Ode to Margo Replogle
On grief and the parts of her I never got to know
May 26th marks the 10th anniversary of my mom’s death. It was sudden. She drove up from Florida to visit New York for a few weeks, but we only got a day together. I thought she was fine. Then she was gone. And I spent the next several years learning to live without a mom.
I read books and articles on grief. Yet they always felt incomplete in one specific way. They talk about how to carry the grief, but not how to carry a person you only ever knew in part.
The Circles of Grief
I eventually came across a framework called Circle of Grief. It offers a guideline on how to support someone during a crisis, or what to say to someone’s who’s grieving.
You start by identifying the person who’s closest to or most affected by the crisis. Encircled around them are outer rings, listed in order of closeness (immediate family, close friends, other friends and family, and so on).
The circle works by “comforting in, dumping out.” So support always goes to people in the inner circles, while expressing worry, anger or fear to people in the outer circles. But my experience didn’t feel cleanly hierarchical.
I saw how it could be helpful for early grief and social navigation. People often struggle to know what to do or say and the Circle of Grief gives them a clear role. I don’t think the model is wrong, so much as doing a specific job. Yet it flattens something that never felt flat.
The Silence of Grief
What happened in my case was people held their memories back. My mom’s friends, co-workers, and even other family members would mention her cautiously. It felt like they didn’t want to say too much, say the wrong thing, or come off like they were centering themselves.
But I wanted to hear those stories. I wanted to know what she meant to them. I wanted to know that part of her. I wanted to know “Margo.”
More than Just “Mom”
After she died, I called my mom’s friends—some of whom she’d had known since high school. I thought it would be best coming from me. She had been friends with some of these women for over fifty years. They stayed connected after marriage, children, divorce, out-of-state moves. They had memories of her as a plucky teen, a young mom, a divorcée. All of those experiences were part of her.
Then there are my older cousins. My parents were Aunt Margo and Uncle Eugene. The cool aunt and uncle who came by on my dad’s motorcycle. I never knew that side of her either. My parents had me later in life and sometimes it felt like the party was over by the time I came along.
She even had co-workers she stayed friends with years after she left those jobs. They banded together to make the work day bearable, sharing stories and laughing their frustrations away after work. They got to know another side of Margo.
Who Was Margo?
It’s hard to summarize someone’s life. I guess that’s why obituary writer is a job. But here’s what I can tell you about Margo.

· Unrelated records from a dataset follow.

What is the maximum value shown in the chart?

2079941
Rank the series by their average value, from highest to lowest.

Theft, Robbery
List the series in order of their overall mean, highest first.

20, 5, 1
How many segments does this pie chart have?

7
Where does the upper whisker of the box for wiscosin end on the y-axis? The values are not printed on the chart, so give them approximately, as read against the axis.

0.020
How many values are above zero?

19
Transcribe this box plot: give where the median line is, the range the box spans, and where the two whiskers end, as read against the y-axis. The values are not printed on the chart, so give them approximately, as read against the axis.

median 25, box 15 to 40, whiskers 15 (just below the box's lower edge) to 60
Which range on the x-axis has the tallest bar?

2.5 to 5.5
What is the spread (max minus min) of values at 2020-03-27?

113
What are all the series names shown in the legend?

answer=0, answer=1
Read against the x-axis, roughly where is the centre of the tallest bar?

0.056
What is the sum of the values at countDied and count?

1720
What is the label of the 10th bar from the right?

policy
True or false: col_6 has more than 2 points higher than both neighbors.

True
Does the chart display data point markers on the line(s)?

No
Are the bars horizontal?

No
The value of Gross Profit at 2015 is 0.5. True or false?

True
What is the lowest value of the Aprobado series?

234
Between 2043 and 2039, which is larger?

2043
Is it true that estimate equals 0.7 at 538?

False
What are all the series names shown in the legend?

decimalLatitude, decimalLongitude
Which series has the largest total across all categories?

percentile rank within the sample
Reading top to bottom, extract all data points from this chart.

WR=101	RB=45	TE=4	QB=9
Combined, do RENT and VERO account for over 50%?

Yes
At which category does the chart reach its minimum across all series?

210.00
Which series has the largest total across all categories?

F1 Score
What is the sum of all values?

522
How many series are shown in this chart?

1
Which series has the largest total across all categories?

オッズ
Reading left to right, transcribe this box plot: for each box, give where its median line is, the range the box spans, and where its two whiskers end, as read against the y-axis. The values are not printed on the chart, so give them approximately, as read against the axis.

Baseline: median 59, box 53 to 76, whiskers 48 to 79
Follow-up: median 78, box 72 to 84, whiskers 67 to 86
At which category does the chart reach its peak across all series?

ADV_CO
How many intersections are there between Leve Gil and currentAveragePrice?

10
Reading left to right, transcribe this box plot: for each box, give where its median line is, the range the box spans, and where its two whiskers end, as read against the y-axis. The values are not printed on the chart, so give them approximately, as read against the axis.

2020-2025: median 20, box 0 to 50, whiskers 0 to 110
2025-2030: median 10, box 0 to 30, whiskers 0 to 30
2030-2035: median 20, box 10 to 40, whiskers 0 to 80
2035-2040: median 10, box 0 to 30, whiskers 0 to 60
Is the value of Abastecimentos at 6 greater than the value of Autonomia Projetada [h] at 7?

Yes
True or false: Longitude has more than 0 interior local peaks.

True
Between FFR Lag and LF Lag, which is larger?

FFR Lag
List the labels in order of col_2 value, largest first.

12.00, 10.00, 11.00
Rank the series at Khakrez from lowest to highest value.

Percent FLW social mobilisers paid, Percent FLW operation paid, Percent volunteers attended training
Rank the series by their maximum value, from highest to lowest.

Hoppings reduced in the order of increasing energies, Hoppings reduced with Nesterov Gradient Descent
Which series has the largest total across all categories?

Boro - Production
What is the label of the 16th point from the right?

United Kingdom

She was loud, outspoken, and funny. She had an unforgettable laugh that everyone mentions when they talk about her. And she was deeply relational. She was a friend, a confidant, and a mother figure to those who needed one. When she died, I had friends from as far back as elementary school reach out and tell me what my mom meant to them.
Yes, I was at the center of losing her, but I was never at the center of knowing her. Every person only ever holds part of someone. My brothers have their own memories. So does my step-dad.
We all sit in the center with the same incomplete picture. None of us have all of her memories from her childhood, her first marriage, her work life, or her moments alone.
Ten year later, I’m still trying to put her together. Not just for me, but for anyone who may someday want to know her.
If you want to share, you can leave a comment.
I’m open to hearing about your experience with grief or the people you still carry in pieces.



Margo sounds like an amazing person. I wish I could have known her. This is an honorable, loving ode, Jennifer~ The dynamics and flowing experiences of grief are so complex. Sending support as you continue to "flow in that river."
I can relate to your experience of knowing your mom "in part." My mom, Marge (or Margie) had a natural mischievousness, reflected in her sparkling blue eyes. Loving, and complicated. I knew and know some stories of who she was outside of a mom, but know there was much more I did not know. When she was diagnosed with Alzheimer's when I was in my 30s, (She had me at 36) - I began grieving in one way, before she even physically left this world. So much I would not, could not know. I reached out to those who knew her too. It helped. How people honor and grieve their mothers is intertwined, complex. We do the best we can. In whatever way we can.
I love that beautiful photo of you two together in Mexico City. It's those types of images, and our memories, that can provide solace, comfort, and loving energy.
If you are ever interested, or find the need, I would recommend the author Jessica Handler's book, "Braving the Fire, A Guide to Writing About Grief and Loss." Jessica has her own unique story about dealing with grief and loss and is an incredible writer and instructor too. (I've taken many of her classes). She writes fiction too!